This study addresses the limitations of existing general-purpose safety evaluation frameworks in identifying domain-specific risks posed by large language model (LLM) assistants in driving scenarios, which can lead to safety, ethical, and legal concerns. To bridge this gap, the authors propose a hierarchical risk taxonomy encompassing technical, legal, social, and ethical dimensions, introducing 129 expert-validated, fine-grained atomic risks. Building upon real-world driving regulations and safety principles, they design a structured prompt set to evaluate the refusal behaviors of mainstream LLMs. Empirical results reveal that current models frequently fail to adequately reject unsafe or regulation-violating driving-related queries, highlighting a critical deficiency in generic safety alignment mechanisms when applied to the driving context.

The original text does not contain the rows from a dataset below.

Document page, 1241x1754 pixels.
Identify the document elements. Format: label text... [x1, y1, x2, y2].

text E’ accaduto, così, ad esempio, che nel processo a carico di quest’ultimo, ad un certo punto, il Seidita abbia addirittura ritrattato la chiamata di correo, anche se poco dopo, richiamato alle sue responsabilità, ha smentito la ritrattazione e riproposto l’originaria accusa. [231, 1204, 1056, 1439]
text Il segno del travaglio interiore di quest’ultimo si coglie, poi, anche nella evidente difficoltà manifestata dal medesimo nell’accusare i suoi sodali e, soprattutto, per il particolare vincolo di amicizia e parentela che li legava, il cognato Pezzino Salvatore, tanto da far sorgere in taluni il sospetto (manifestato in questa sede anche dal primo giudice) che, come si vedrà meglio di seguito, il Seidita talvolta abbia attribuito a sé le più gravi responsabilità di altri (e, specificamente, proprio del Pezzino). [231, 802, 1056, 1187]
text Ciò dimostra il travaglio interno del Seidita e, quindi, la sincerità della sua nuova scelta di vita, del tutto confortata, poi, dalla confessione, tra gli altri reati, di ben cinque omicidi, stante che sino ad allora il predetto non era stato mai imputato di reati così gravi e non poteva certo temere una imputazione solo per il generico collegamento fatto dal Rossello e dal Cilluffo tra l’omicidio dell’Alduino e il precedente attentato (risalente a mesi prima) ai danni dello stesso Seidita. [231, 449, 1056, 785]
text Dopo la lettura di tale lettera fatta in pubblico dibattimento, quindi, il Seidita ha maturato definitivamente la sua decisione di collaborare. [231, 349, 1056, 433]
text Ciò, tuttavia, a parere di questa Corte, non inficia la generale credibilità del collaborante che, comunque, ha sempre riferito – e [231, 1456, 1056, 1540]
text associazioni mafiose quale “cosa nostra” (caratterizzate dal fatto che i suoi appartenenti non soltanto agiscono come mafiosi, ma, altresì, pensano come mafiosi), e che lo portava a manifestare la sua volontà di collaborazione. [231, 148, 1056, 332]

Large Language Models (LLMs) are increasingly integrated into vehicle-based digital assistants, where unsafe, ambiguous, or legally incorrect responses can lead to serious safety, ethical, and regulatory consequences. Despite growing interest in LLM safety, existing taxonomies and evaluation frameworks remain largely general-purpose and fail to capture the domain-specific risks inherent to real-world driving scenarios. In this paper, we introduce DriveSafe, a hierarchical, four-level risk taxonomy designed to systematically characterize safety-critical failure modes of LLM-based driving assistants. The taxonomy comprises 129 fine-grained atomic risk categories spanning technical, legal, societal, and ethical dimensions, grounded in real-world driving regulations and safety principles and reviewed by domain experts. To validate the safety relevance and realism of the constructed prompts, we evaluate their refusal behavior across six widely deployed LLMs. Our analysis shows that the evaluated models often fail to appropriately refuse unsafe or non-compliant driving-related queries, underscoring the limitations of general-purpose safety alignment in driving contexts.